Конечно, она поступила в университет. И наши разговоры утратили свой академический характер.
— Не понимаю… — сказал врач, — зачем вам это было нужно?
— Сейчас и я не могу найти ответ на этот вопрос, — задумчиво ответил Витольд. — Мне нравилось быть богом. Тем более что мне это ничего не стоило — в нематериальном смысле. Я уже говорил, что проверял на ней разные свои мысли и гипотезы. Времена были скучные, тягучие, как резина, и неинтересные. Мой предмет —
— Она об этом догадывалась?
Собеседник надолго умолк. Когда он заговорил, голос его потерял уверенность.
— Она об этом сказала, когда ей уже исполнилось двадцать лет. Тогда она впервые отдалилась от меня. Не только потому, что была загружена учебой (хотя это действительно было так), я оттолкнул ее по-настоящему. А потом уже ничего нельзя было вернуть.
Но лучше по порядку…
…Я никогда не смотрел на нее как на женщину. Она была и оставалась для меня девочкой с вечно растрепанной косой, в коротком платьице в горошек, с разбитыми коленками и раскрытым ртом — иногда въедливой, порой трогательной, а зачастую — ненасытной губкой, в которую я вливал информацию. Так было, когда ей исполнилось шестнадцать, и потом, когда она уже стала совсем взрослой. Все это время у меня была довольно насыщенная личная жизнь (однажды я даже всерьез подумывал о женитьбе).

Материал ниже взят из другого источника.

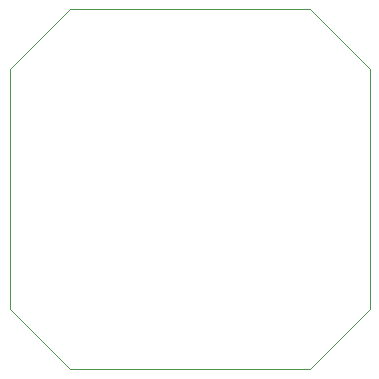
<source format=gbr>
%TF.GenerationSoftware,KiCad,Pcbnew,7.0.8*%
%TF.CreationDate,2024-01-12T13:09:39+01:00*%
%TF.ProjectId,adapter_STM32,61646170-7465-4725-9f53-544d33322e6b,rev?*%
%TF.SameCoordinates,Original*%
%TF.FileFunction,Profile,NP*%
%FSLAX46Y46*%
G04 Gerber Fmt 4.6, Leading zero omitted, Abs format (unit mm)*
G04 Created by KiCad (PCBNEW 7.0.8) date 2024-01-12 13:09:39*
%MOMM*%
%LPD*%
G01*
G04 APERTURE LIST*
%TA.AperFunction,Profile*%
%ADD10C,0.100000*%
%TD*%
G04 APERTURE END LIST*
D10*
X106680000Y-73660000D02*
X86360000Y-73660000D01*
X81280000Y-68580000D02*
X81280000Y-48260000D01*
X81280000Y-48260000D02*
X86360000Y-43180000D01*
X106680000Y-43180000D02*
X111760000Y-48260000D01*
X111760000Y-48260000D02*
X111760000Y-68580000D01*
X111760000Y-68580000D02*
X106680000Y-73660000D01*
X86360000Y-43180000D02*
X106680000Y-43180000D01*
X86360000Y-73660000D02*
X81280000Y-68580000D01*
M02*

</source>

В двадцать она уже начала спорить со мной, выражать свои порой довольно толковые мысли. И это меня раздражало. Кроме того, я заметил, что ее мышление стало метафорическим, и то, до чего я доходил долгим путем логики — при помощи этого сугубо мужского инструмента мышления, она выдавала за каких-то полминуты, применяя свое воображение. Мы лезли в книги, чтобы проверить, кто из нас прав, и все чаще она радостно хлопала в ладоши и кружилась на одной ножке от удовольствия: ведь она выигрывала. То, чему я должен радоваться, злило меня не на шутку! Я искал любой повод сохранить позиции, переходил к менторству. Основания для этого были: она начала писать. Я категорически возражал. Это мешало учебе и могло хорошенько испортить ей жизнь. Я пытался убедить в этом. Говорил, что почти все писатели — несчастные люди, отравленные словом и алкоголем, что у нее нет никаких перспектив зарабатывать этим на жизнь, что ее никто не поймет и не услышит, потому что, как известно, нет пророков в своем отечестве. А тем более тут, у нас, где ценят только в двух случаях: после смерти или признания за рубежом.

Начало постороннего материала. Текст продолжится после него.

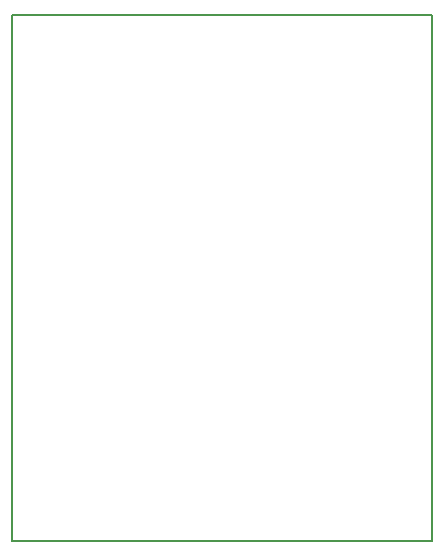
<source format=gm1>
%TF.GenerationSoftware,KiCad,Pcbnew,(6.0.7-1)-1*%
%TF.CreationDate,2022-08-20T15:22:06+08:00*%
%TF.ProjectId,VNH5050A (test),564e4835-3035-4304-9120-287465737429,rev?*%
%TF.SameCoordinates,Original*%
%TF.FileFunction,Profile,NP*%
%FSLAX46Y46*%
G04 Gerber Fmt 4.6, Leading zero omitted, Abs format (unit mm)*
G04 Created by KiCad (PCBNEW (6.0.7-1)-1) date 2022-08-20 15:22:06*
%MOMM*%
%LPD*%
G01*
G04 APERTURE LIST*
%TA.AperFunction,Profile*%
%ADD10C,0.200000*%
%TD*%
G04 APERTURE END LIST*
D10*
X140487400Y-77470000D02*
X176107400Y-77470000D01*
X176107400Y-77470000D02*
X176107400Y-122010000D01*
X176107400Y-122010000D02*
X140487400Y-122010000D01*
X140487400Y-122010000D02*
X140487400Y-77470000D01*
M02*

</source>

— Что ж, — улыбаясь, говорила она, — придется писать на английском!
— Там ты тоже не нужна. Ты не понимаешь, что говоришь. Лучше займись чем-то действительно полезным.
— Это ты не понимаешь, — возражала она, — слова падают на меня, как снег, ливень или камни, — мне нужно их записать.

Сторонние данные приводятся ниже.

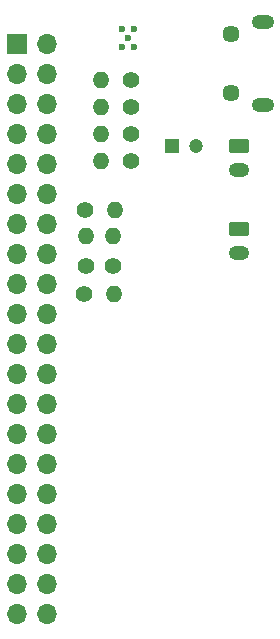
<source format=gts>
%TF.GenerationSoftware,KiCad,Pcbnew,7.0.2*%
%TF.CreationDate,2024-02-22T17:56:03+01:00*%
%TF.ProjectId,flowsense,666c6f77-7365-46e7-9365-2e6b69636164,rev?*%
%TF.SameCoordinates,Original*%
%TF.FileFunction,Soldermask,Top*%
%TF.FilePolarity,Negative*%
%FSLAX46Y46*%
G04 Gerber Fmt 4.6, Leading zero omitted, Abs format (unit mm)*
G04 Created by KiCad (PCBNEW 7.0.2) date 2024-02-22 17:56:03*
%MOMM*%
%LPD*%
G01*
G04 APERTURE LIST*
G04 Aperture macros list*
%AMRoundRect*
0 Rectangle with rounded corners*
0 $1 Rounding radius*
0 $2 $3 $4 $5 $6 $7 $8 $9 X,Y pos of 4 corners*
0 Add a 4 corners polygon primitive as box body*
4,1,4,$2,$3,$4,$5,$6,$7,$8,$9,$2,$3,0*
0 Add four circle primitives for the rounded corners*
1,1,$1+$1,$2,$3*
1,1,$1+$1,$4,$5*
1,1,$1+$1,$6,$7*
1,1,$1+$1,$8,$9*
0 Add four rect primitives between the rounded corners*
20,1,$1+$1,$2,$3,$4,$5,0*
20,1,$1+$1,$4,$5,$6,$7,0*
20,1,$1+$1,$6,$7,$8,$9,0*
20,1,$1+$1,$8,$9,$2,$3,0*%
G04 Aperture macros list end*
%ADD10R,1.700000X1.700000*%
%ADD11O,1.700000X1.700000*%
%ADD12C,1.400000*%
%ADD13O,1.400000X1.400000*%
%ADD14O,1.900000X1.200000*%
%ADD15C,1.450000*%
%ADD16RoundRect,0.250000X-0.625000X0.350000X-0.625000X-0.350000X0.625000X-0.350000X0.625000X0.350000X0*%
%ADD17O,1.750000X1.200000*%
%ADD18R,1.200000X1.200000*%
%ADD19C,1.200000*%
%ADD20C,0.600000*%
G04 APERTURE END LIST*
D10*
%TO.C,J1*%
X64008000Y-39624000D03*
D11*
X66548000Y-39624000D03*
X64008000Y-42164000D03*
X66548000Y-42164000D03*
X64008000Y-44704000D03*
X66548000Y-44704000D03*
X64008000Y-47244000D03*
X66548000Y-47244000D03*
X64008000Y-49784000D03*
X66548000Y-49784000D03*
X64008000Y-52324000D03*
X66548000Y-52324000D03*
X64008000Y-54864000D03*
X66548000Y-54864000D03*
X64008000Y-57404000D03*
X66548000Y-57404000D03*
X64008000Y-59944000D03*
X66548000Y-59944000D03*
X64008000Y-62484000D03*
X66548000Y-62484000D03*
X64008000Y-65024000D03*
X66548000Y-65024000D03*
X64008000Y-67564000D03*
X66548000Y-67564000D03*
X64008000Y-70104000D03*
X66548000Y-70104000D03*
X64008000Y-72644000D03*
X66548000Y-72644000D03*
X64008000Y-75184000D03*
X66548000Y-75184000D03*
X64008000Y-77724000D03*
X66548000Y-77724000D03*
X64008000Y-80264000D03*
X66548000Y-80264000D03*
X64008000Y-82804000D03*
X66548000Y-82804000D03*
X64008000Y-85344000D03*
X66548000Y-85344000D03*
X64008000Y-87884000D03*
X66548000Y-87884000D03*
%TD*%
D12*
%TO.C,R8*%
X73660000Y-45000000D03*
D13*
X71120000Y-45000000D03*
%TD*%
D12*
%TO.C,R6*%
X73660000Y-42672000D03*
D13*
X71120000Y-42672000D03*
%TD*%
D12*
%TO.C,R4*%
X69850000Y-58420000D03*
D13*
X69850000Y-55880000D03*
%TD*%
D14*
%TO.C,J3*%
X84836000Y-37815000D03*
D15*
X82136000Y-38815000D03*
X82136000Y-43815000D03*
D14*
X84836000Y-44815000D03*
%TD*%
D12*
%TO.C,R2*%
X73660000Y-49530000D03*
D13*
X71120000Y-49530000D03*
%TD*%
D12*
%TO.C,R3*%
X69723000Y-60833000D03*
D13*
X72263000Y-60833000D03*
%TD*%
D12*
%TO.C,R1*%
X72136000Y-58420000D03*
D13*
X72136000Y-55880000D03*
%TD*%
D12*
%TO.C,R5*%
X73660000Y-47244000D03*
D13*
X71120000Y-47244000D03*
%TD*%
D16*
%TO.C,BATT*%
X82804000Y-48292000D03*
D17*
X82804000Y-50292000D03*
%TD*%
D16*
%TO.C,SOLAR*%
X82804000Y-55302400D03*
D17*
X82804000Y-57302400D03*
%TD*%
D12*
%TO.C,R7*%
X69747600Y-53695600D03*
D13*
X72287600Y-53695600D03*
%TD*%
D18*
%TO.C,C1*%
X77165200Y-48260000D03*
D19*
X79165200Y-48260000D03*
%TD*%
D20*
%TO.C,U2*%
X73910000Y-39866000D03*
X73910000Y-38366000D03*
X73410000Y-39116000D03*
X72910000Y-39866000D03*
X72910000Y-38366000D03*
%TD*%
M02*

</source>
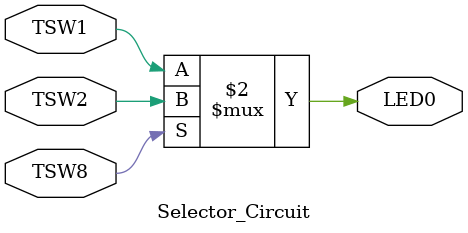
<source format=v>
module Selector_Circuit(TSW1, TSW2, TSW8, LED0);

	input TSW1, TSW2, TSW8;
	output LED0;
	
	assign LED0 = (TSW8 == 1) ? TSW2 : TSW1;

endmodule

</source>
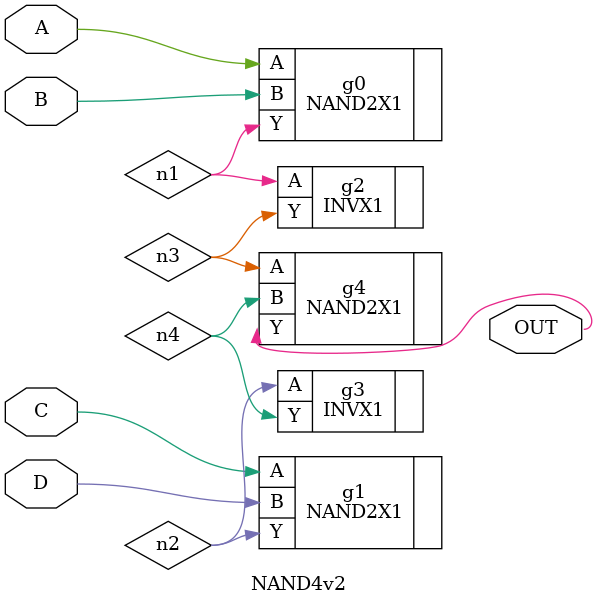
<source format=v>

module NAND4v2 ( 
    A, B, C, D, OUT );
  input  A, B, C, D;
  output OUT ;
  wire n1, n2, n3, n4;
  NAND2X1  g0(.A(A), .B(B), .Y(n1));
  NAND2X1  g1(.A(C), .B(D), .Y(n2));
  INVX1    g2(.A(n1), .Y(n3));
  INVX1    g3(.A(n2), .Y(n4));
  NAND2X1  g4(.A(n3), .B(n4), .Y(OUT)); 
endmodule

</source>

Сначала это были стихи. Какие-то странные. Я не мог их оценить. Был напуган тем, что она начала бегать в разные редакции, пытаясь их напечатать. Напрасно! Я радовался этому. Не мог представить, что все так серьезно. Потом она перестала мучить меня своими литературными изысками, и эта тема незаметно стала для нас табу.
Но все равно что-то нарушилось. Я больше не мог быть для нее учителем. Мне было обидно, а она, похоже, радовалось этому.
Иногда, когда она стояла под моей дверью, я делал вид, что меня нет дома, и не открывал. Мучился, но — не открывал. У меня было оправдание: времена менялись с бешеной скоростью, мне стало интересно жить, карьера моя пошла в гору. Я оставил преподавание, занялся бизнесом, впоследствии такой интересной областью, как политтехнологии… У меня больше не было для нее времени. Думал, что нечто такое же происходит и с ней. Пока не настал тот день, когда она просто заночевала под моим порогом. Это было с субботы на воскресенье. Вечером она долго не отходила от дверей, звонила и звонила. А потом, как я решил, ушла.